INPUT FOR THIS TASK section start
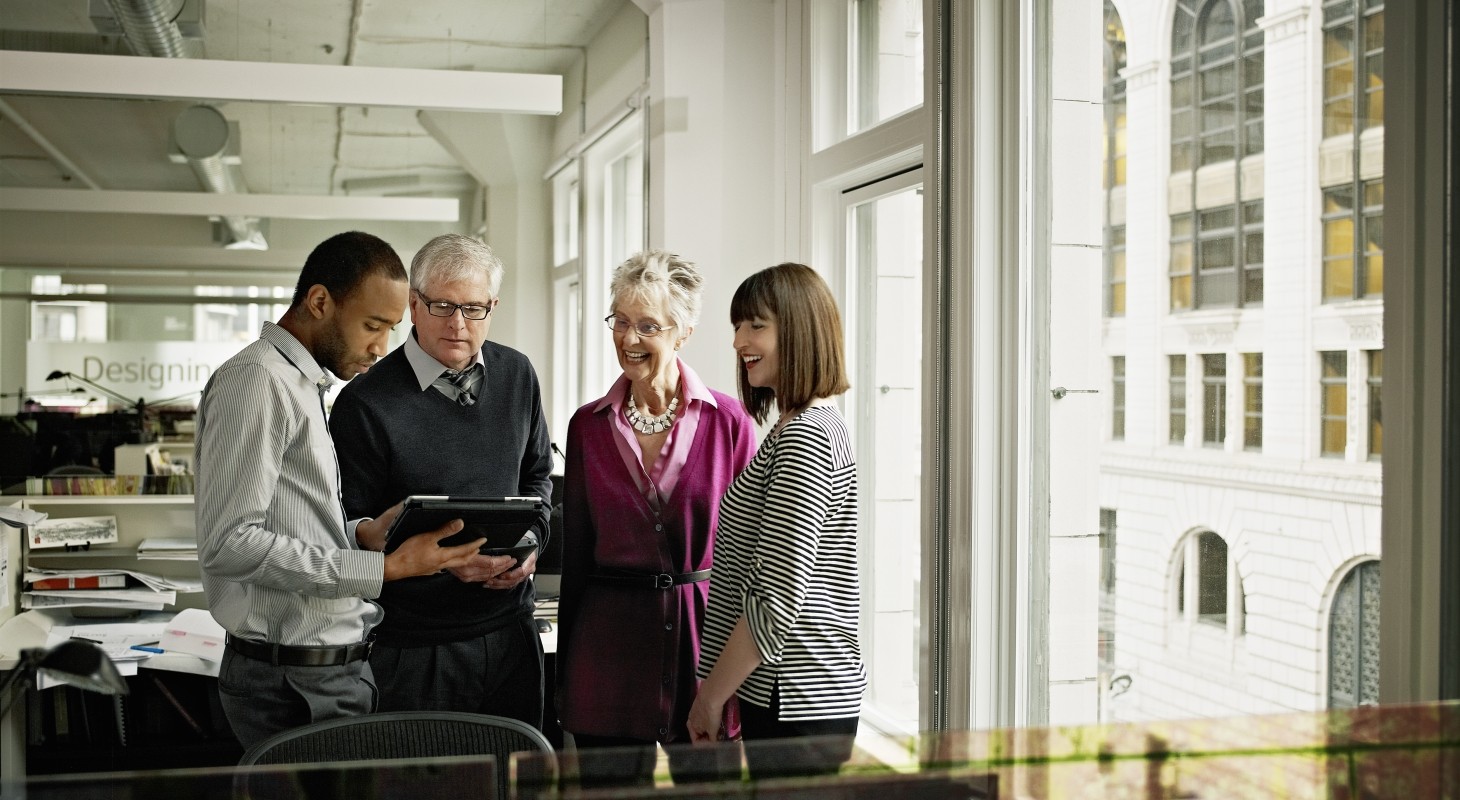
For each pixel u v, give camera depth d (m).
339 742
INPUT FOR THIS TASK section end
INPUT FOR THIS TASK section start
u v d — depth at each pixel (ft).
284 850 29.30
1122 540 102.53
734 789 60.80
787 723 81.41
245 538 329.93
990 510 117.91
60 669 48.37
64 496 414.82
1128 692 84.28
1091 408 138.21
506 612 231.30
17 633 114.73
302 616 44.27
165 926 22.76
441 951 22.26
INPUT FOR THIS TASK section end
- [WORK INSTRUCTIONS]: Your answer should be one number: how many lines in the material above contain the string "each".

- [EXERCISE ANSWER]: 2